Non-linear mixed effects models

Why does Ki use non-linear mixed effects models?

Nonlinear models capture relationships between predictor variable(s) and outcomes and can be useful in circumstances when a linear model does not provide a good fit for the predictor-outcome relationship. For example, one well-known model for early childhood growth is the Jenss-Bayley model[1] (Figure 1). Mixed effects methodology incorporates variations in predictor variables that occur across a population, as well as repeated measures within individuals. This statistical approach provides a more flexible framework for integration of a wide range of geographically and socioeconomically diverse longitudinal data, while not being constrained to a linear shape.

FIGURE 1. Longitudinal weight growth trajectories from birth to 5 years by deciles of growth spurt (Ci) in the first months of life in Children of the EDEN Study, France 2003-2012[2]

WHAT IS A NLME MODEL?

NLME models “accommodate individual variations through random effects but ties different individuals together through population level fixed effects.”[3]

A non-linear model has model parameters which define the shape of the mean response. For the Jenss-Bayley model in Figure 1 the spurt of growth parameter (CW) is displayed, and the model includes parameters for birth length (AW), growth velocity (BW), and curvature degree (DW) with the subscript “i” for individual measures.

Weighti,j= exp(AWi) + exp(BWi) *ti,j+ exp(CWi) * (1–exp(–exp (DWi) *ti,j)) + ei,j

In the mixed effects modeling paradigm, each unit of observation (e.g., a child in a birth cohort study) has unit-specific parameters.

Model parameters are called “mixed” effects because they include fixed effects and random effects.[4]

 

 

 

Parametric Statistical Methods assume a mathematical and statistical structure of a hypothesized relationship between outcome and predictor variables.

The statistical structure frequently involves assumptions about the distribution of both the random effects (e.g., how the individual linear growth rates vary around the mean growth rate) and the residual errors (e.g., how the observed data vary around the model predictions).

These assumptions allow estimation of both the fixed and random effects.

This assumes the data in your sample is reflective of the population from which it was sampled.

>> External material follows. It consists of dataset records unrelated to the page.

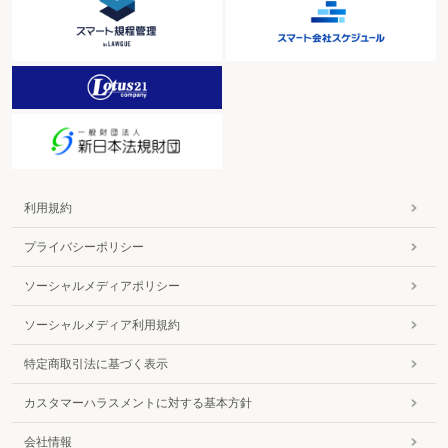
利用規約
プライバシーポリシー
ソーシャルメディアポリシー
ソーシャルメディア利用規約
特定商取引法に基づく表示
カスタマーハラスメントに対する基本方針
会社情報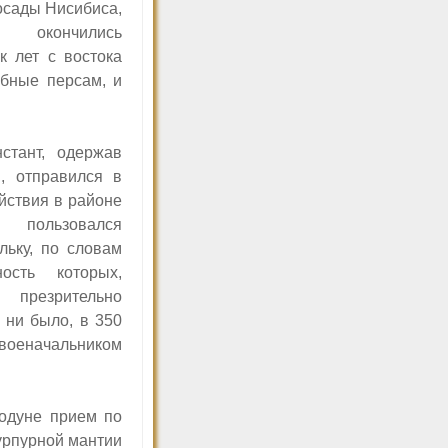
осады Нисибиса,
 окончились
к лет с востока
бные персам, и
стант, одержав
, отправился в
йствия в районе
пользовался
льку, по словам
ность которых,
е презрительно
 ни было, в 350
 военачальником
тодуне прием по
урпурной мантии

For example, sample data assessing the impact of maternal smoking on growth trajectories among children in France assumes the established relationship of increased risk of obesity in adulthood with maternal smoking during pregnancy.[2]

 

Advantages of NLME3

 

Disadvantages of NLME

A simulated function (at each time step for a repeated measure dataset) is required to produce a numerical estimate.

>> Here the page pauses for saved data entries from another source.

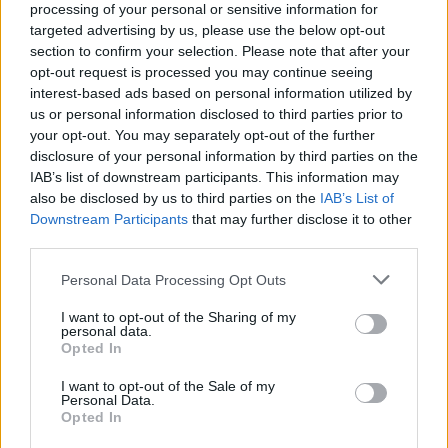
processing of your personal or sensitive information for
lokalnej piłki nożnej. Jeżeli aktualnie nie widzisz tutaj danych z pewnością
targeted advertising by us, please use the below opt-out
pracujemy nad tym żeby je uzupełnić.
section to confirm your selection. Please note that after your
Wynik meczu LKS Zarszyn vs Zamczysko Odrzykoń
opt-out request is processed you may continue seeing
Po zakończeniu spotkania automatycznie publikujemy
oficjalny wynik
interest-based ads based on personal information utilized by
spotkania
, a także dane meczowe, jeśli są dostępne.
us or personal information disclosed to third parties prior to
your opt-out. You may separately opt-out of the further
Pełny harmonogram rozgrywek dostępny jest tutaj:
Krosno > Klasa
Okręgowa - terminarz
disclosure of your personal information by third parties on the
.
IAB’s list of downstream participants. This information may
Informacje o składach i strzelcach
also be disclosed by us to third parties on the
IAB’s List of
W miarę dostępności danych, publikujemy
składy wyjściowe,
Downstream Participants
that may further disclose it to other
rezerwowych, zmiany oraz listę strzelców bramek
. Informacje te
third parties.
aktualizujemy zależnie od poziomu ligi i dostępnych źródeł.
Please note that this website/app uses one or more Google
Personal Data Processing Opt Outs
Śledź mecze swojej drużyny
services and may gather and store information including but
Jeśli jesteś kibicem klubu LKS Zarszyn lub Zamczysko Odrzykoń - zaglądaj
not limited to your visit or usage behaviour. You may click to
I want to opt-out of the Sharing of my
tutaj częściej. Nasz serwis regularnie dostarcza informacje o
terminach
personal data.
grant or deny consent to Google and its third-party tags to
meczów, wynikach, transferach i newsach klubowych
.
Opted In
use your data for below specified purposes in below Google
PodkarpacieLive.pl to największa baza
meczów lokalnych drużyn
consent section.
I want to opt-out of the Sale of my
piłkarskich
w województwie. Sprawdź nasze relacje, śledź ulubioną ligę i
Personal Data.
bądź na bieżąco z wydarzeniami z boisk!
Opted In
Analiza przed meczem: LKS Zarszyn vs Zamczysko Odrzykoń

NLME is computationally intensive.

 

Ki UTILIZATION OF NLME MODELS

Parametric non-linear model

See the “Parametric statistical methods” bullet in the “What is a NLME model?” section above. This is the predominant statistical approach for NLME.

Full Random Effects Model (FREM)

FREM incorporates random variation between multiple covariates and within individual observations of a single covariate (using variance and covariance estimates) to model the outcome as a function of the covariate(s).[4]

FREM does not include fixed effects.

An advantage to FREM is its ability to conduct analysis with missing covariate values.

Bayesian non-linear mixed effects model

This model differs from other NLME models in that it takes a Bayesian approach, rather than a frequentist approach.

The Frequentist Approach utilizes assumptions (discussed above) of the predictor-outcome relationship between the data within your sample and the population overall. These parameters are fixed over repeated random samples.

The Bayesian Approach leverages prior knowledge of the model or its parameters, allowing parameters to vary based on the distribution of repeated random samples.

Example: Extensive developmental research and improvements in imaging technology have informed head circumference data, such that additional parameter information by gender and geography can predict estimated gestational age. Variations in the head circumference distribution based on gender and geography provide a better model fit for data.

Resource Links

 

References
  1. Jenss R, Bayley N. A Mathematical Method For Studying The Growth of A Child. Human Biology. 1937;9(4):556-63.
  2. Carles S, Charles M-A, Forhan A, et al. A Novel Method to Describe Early Offspring Body Mass Index (BMI) Trajectories and to Study Its Determinants. PloS one. 2016;11(6):e0157766.
  3. Pinheiro JC, Bates DM. Mixed- Effects Models in S and S-PLUS. New York: Springer; 2000.